_Job_: Scan the entries below for the word "awareness", then copy each line that holds it.

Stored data
*** Begin section ***
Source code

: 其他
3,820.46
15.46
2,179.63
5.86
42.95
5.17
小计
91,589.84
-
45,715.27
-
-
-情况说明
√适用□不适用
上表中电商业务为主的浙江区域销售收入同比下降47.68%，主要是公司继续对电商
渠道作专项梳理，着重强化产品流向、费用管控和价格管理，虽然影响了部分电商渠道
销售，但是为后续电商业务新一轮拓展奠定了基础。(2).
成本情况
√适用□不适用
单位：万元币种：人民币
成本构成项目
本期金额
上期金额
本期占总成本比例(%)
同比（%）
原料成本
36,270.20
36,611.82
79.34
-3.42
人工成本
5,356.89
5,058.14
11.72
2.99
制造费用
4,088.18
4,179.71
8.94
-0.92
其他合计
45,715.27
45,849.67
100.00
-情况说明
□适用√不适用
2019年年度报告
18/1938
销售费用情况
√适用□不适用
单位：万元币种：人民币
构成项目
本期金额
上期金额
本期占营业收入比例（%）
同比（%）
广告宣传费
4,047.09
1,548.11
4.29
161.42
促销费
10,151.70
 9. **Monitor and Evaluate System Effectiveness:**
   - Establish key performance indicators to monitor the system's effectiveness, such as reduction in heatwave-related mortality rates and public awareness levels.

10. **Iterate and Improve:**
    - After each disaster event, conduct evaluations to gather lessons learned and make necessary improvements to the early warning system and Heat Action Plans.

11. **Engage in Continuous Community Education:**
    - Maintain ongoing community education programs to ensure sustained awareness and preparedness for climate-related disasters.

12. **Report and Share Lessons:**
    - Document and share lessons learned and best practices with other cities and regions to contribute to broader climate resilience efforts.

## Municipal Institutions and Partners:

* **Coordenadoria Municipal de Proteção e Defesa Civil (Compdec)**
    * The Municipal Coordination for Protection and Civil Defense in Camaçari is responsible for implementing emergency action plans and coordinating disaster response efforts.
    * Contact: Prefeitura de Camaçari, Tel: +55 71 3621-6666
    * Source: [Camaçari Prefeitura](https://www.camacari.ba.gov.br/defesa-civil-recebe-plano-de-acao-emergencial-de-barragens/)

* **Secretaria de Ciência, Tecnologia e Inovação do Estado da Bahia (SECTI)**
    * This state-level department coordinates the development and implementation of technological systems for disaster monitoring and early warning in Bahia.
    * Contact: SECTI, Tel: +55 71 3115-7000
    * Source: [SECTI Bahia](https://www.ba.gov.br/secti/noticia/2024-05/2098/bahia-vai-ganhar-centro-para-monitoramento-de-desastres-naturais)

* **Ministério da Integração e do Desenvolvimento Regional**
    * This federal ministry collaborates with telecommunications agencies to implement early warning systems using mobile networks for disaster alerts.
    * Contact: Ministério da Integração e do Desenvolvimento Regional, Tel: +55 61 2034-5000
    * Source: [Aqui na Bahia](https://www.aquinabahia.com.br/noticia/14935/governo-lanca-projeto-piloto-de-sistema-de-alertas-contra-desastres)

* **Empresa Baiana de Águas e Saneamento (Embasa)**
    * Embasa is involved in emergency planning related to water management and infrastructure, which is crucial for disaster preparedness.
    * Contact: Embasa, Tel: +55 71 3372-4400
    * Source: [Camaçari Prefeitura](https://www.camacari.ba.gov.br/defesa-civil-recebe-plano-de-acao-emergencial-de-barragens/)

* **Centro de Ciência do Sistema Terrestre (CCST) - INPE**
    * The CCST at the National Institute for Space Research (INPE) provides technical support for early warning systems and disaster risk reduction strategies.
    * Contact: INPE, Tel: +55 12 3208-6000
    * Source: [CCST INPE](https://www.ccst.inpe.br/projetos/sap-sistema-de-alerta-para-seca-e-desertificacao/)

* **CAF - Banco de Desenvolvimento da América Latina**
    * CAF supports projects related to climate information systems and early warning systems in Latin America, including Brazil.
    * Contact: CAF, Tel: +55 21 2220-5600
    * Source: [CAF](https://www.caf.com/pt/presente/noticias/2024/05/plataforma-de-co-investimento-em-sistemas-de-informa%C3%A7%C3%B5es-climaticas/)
*** End section ***
_Exercise output_:
   - Establish key performance indicators to monitor the system's effectiveness, such as reduction in heatwave-related mortality rates and public awareness levels.
    - Maintain ongoing community education programs to ensure sustained awareness and preparedness for climate-related disasters.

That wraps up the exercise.